Rio - A ONG Rio de Paz espalhou ontem ao longo do Aterro do Flamengo, via que liga a zona sul ao centro do Rio, três faixas grandes e 177 placas pequenas com a pergunta "quem matou Juan?". A mensagem é uma referência ao assassinato de Juan de Moraes, 11 anos, que completa um mês hoje.
Segundo Antônio Carlos Costa, diretor-executivo da ONG, as placas representam 159 bairros do Rio e 18 municípios da região metropolitana. "Os moradores de todos esses lugares querem saber quem matou Juan", afirma .
O menino foi visto pela última vez quando voltava a pé para casa, na favela Danon, em Nova Iguaçu (Baixada Fluminense), por volta das 20h30 do dia 20 de junho. No trajeto, Juan se deparou com policiais militares do 20.º Batalhão (Mesquita), que estariam trocando tiros com um suposto traficante da região.
Juan estava com o irmão, Weslley de Moraes, 14 anos, que foi atingido no ombro e na perna esquerda por duas balas perdidas e desmaiou. Quando acordou, Weslley já estava sendo socorrido, a caminho do hospital, e Juan havia desaparecido.
O corpo dele foi localizado em 30 de junho. Estava em decomposição e foi inicialmente identificado como de uma menina. O caso está sendo investigado e, embora os PMs sejam suspeitos, por enquanto não foi apontada a responsabilidade pelo crime.

*Material de base*:
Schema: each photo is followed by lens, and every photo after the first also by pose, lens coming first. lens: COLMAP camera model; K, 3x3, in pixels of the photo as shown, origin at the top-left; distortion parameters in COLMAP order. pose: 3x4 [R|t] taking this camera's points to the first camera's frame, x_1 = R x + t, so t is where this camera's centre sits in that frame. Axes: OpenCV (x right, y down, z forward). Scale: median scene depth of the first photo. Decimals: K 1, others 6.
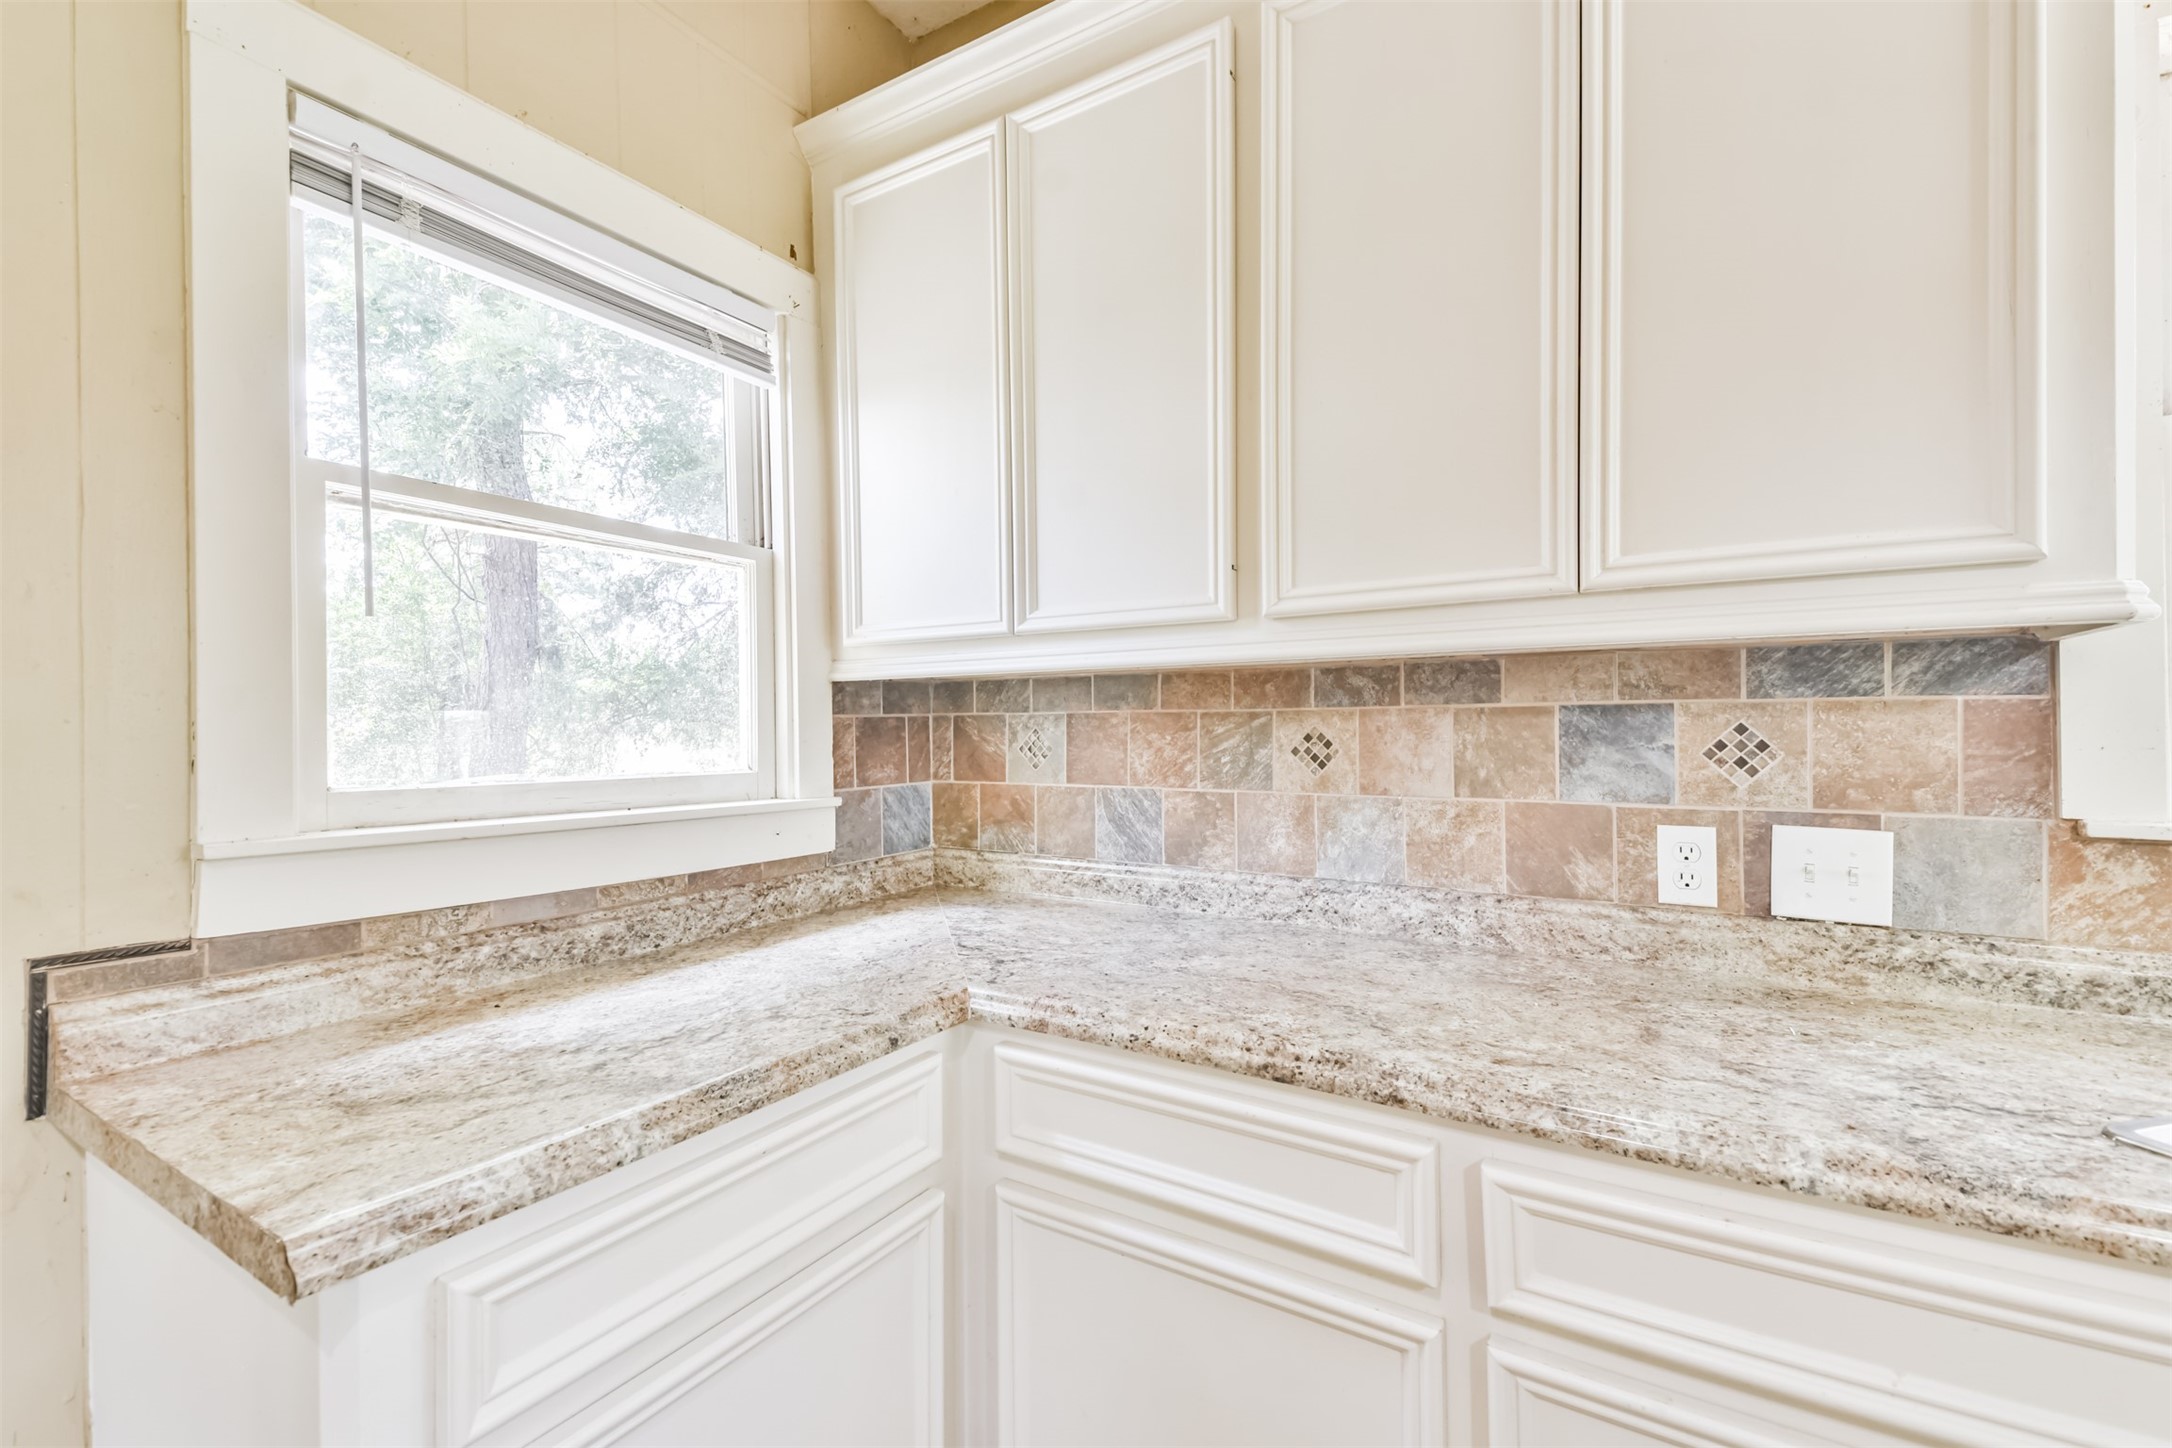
lens RADIAL K [[942.6, 0, 1069.7], [0, 942.6, 724.4], [0, 0, 1]] dist [0.030118, -0.012369]
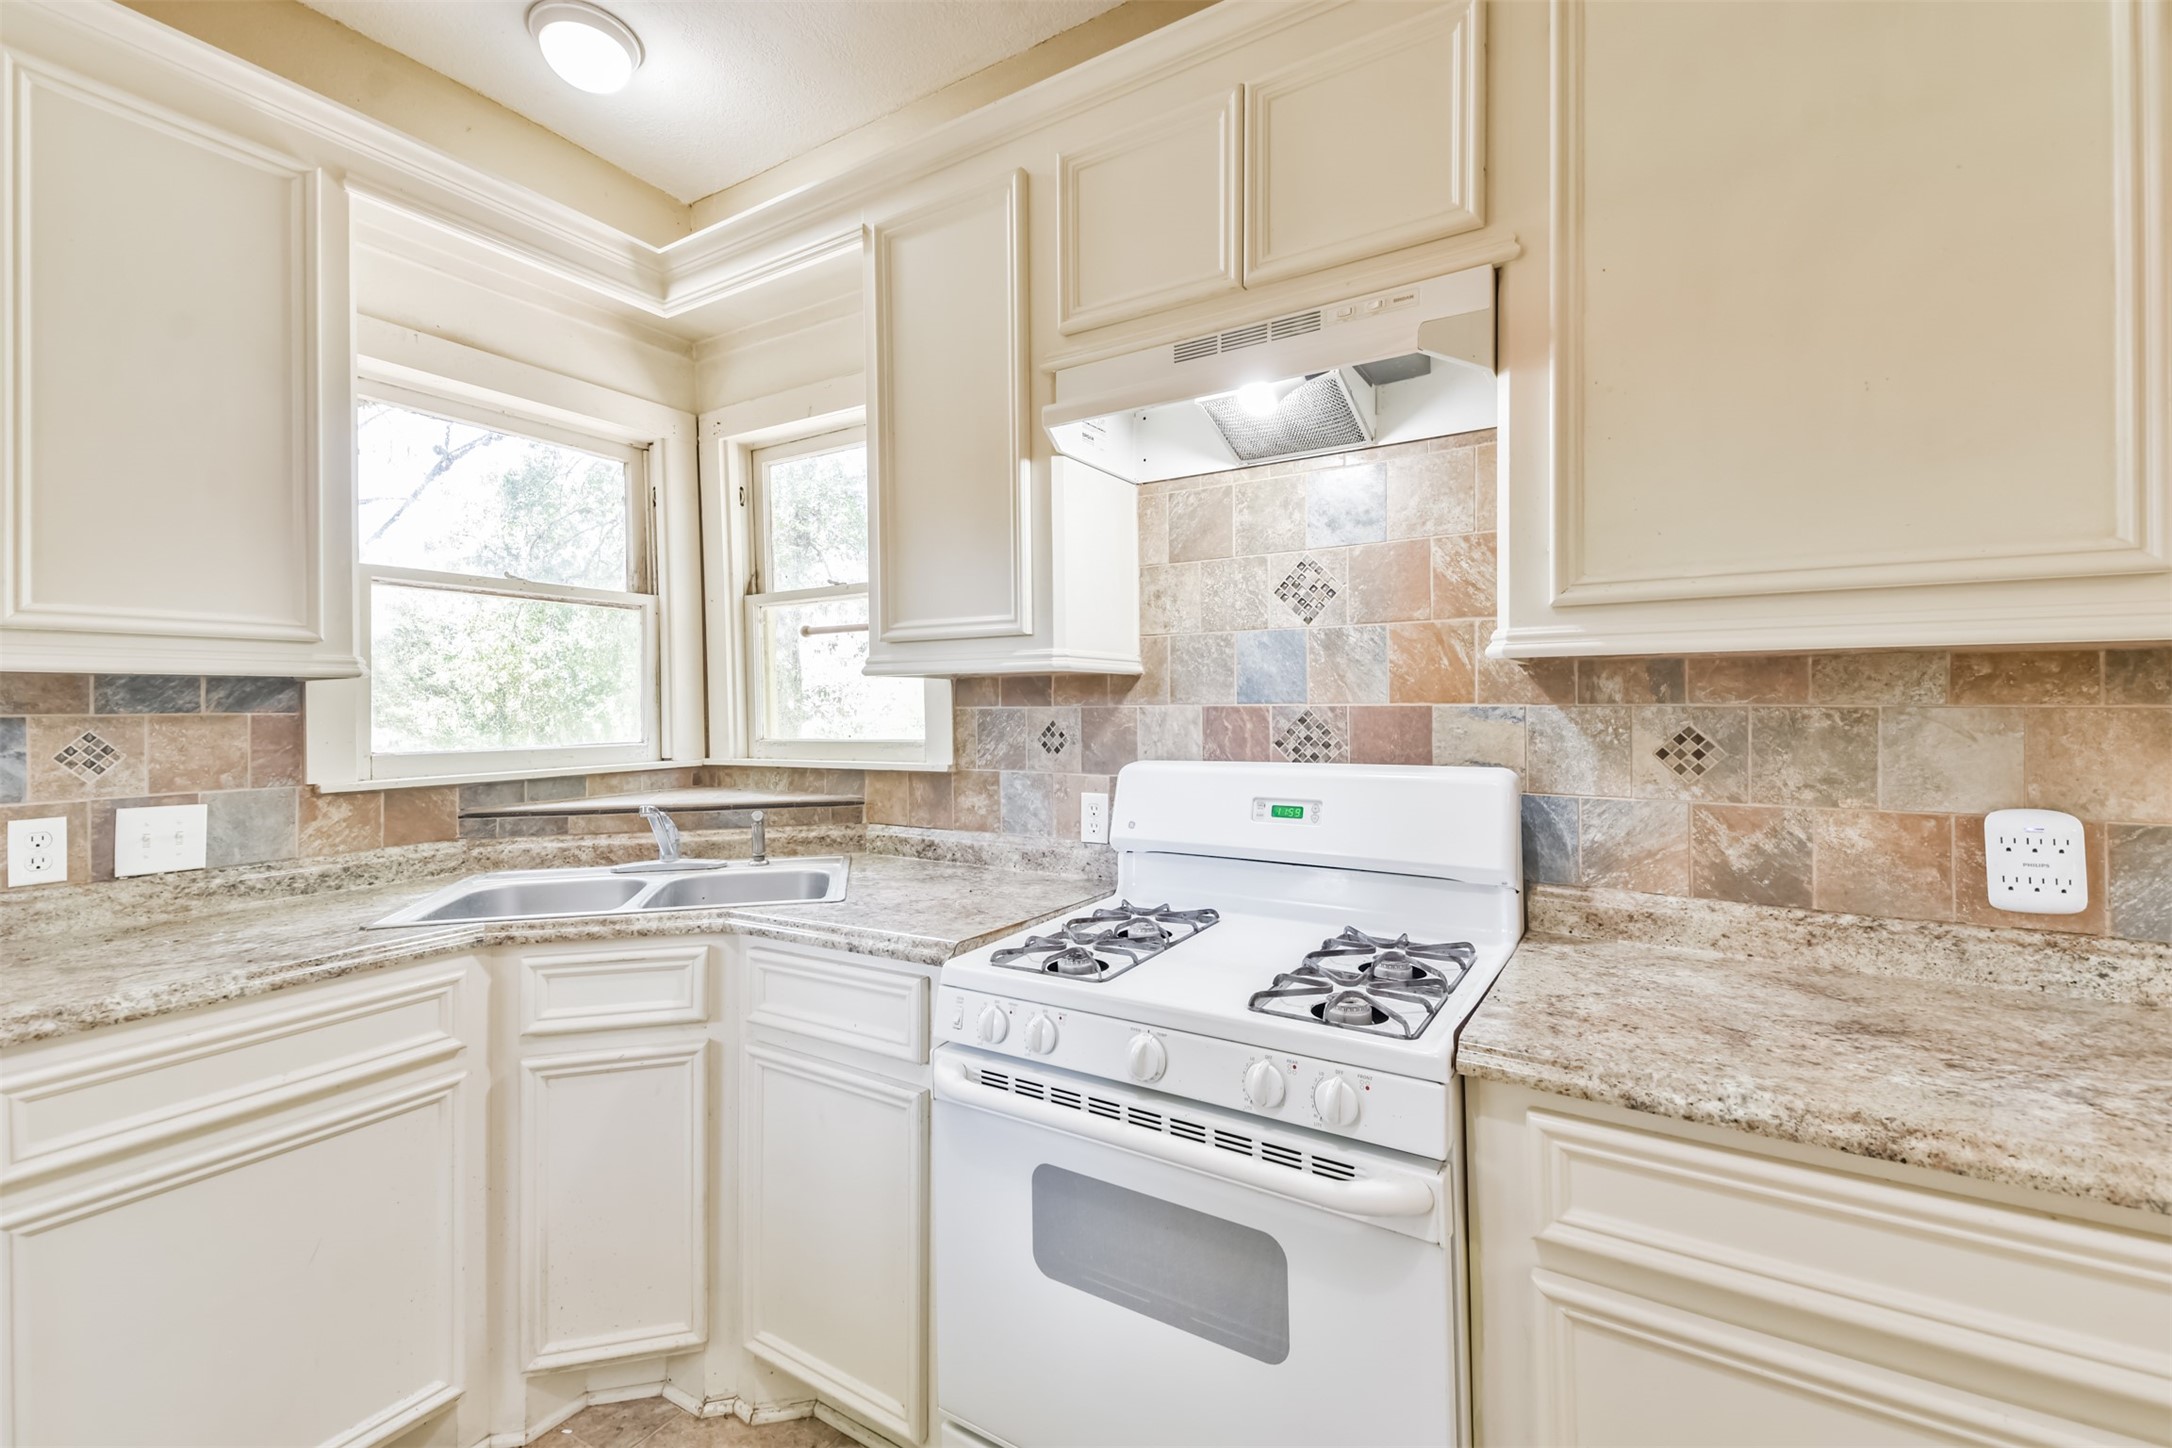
lens RADIAL K [[936.7, 0, 1091.8], [0, 936.7, 694.8], [0, 0, 1]] dist [0.070068, -0.030781]
pose [[-0.015356, 0.017448, 0.999730, -0.635030], [0.011892, 0.999780, -0.017266, -0.014301], [-0.999811, 0.011623, -0.015560, -0.335005]]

*Sobre a tarefa*: Escreva de novo o trecho do texto que começa em "O corpo dele" e vai até "responsabilidade pelo crime.", trocando "menina" por "garota".

*Resposta*:
O corpo dele foi localizado em 30 de junho. Estava em decomposição e foi inicialmente identificado como de uma garota. O caso está sendo investigado e, embora os PMs sejam suspeitos, por enquanto não foi apontada a responsabilidade pelo crime.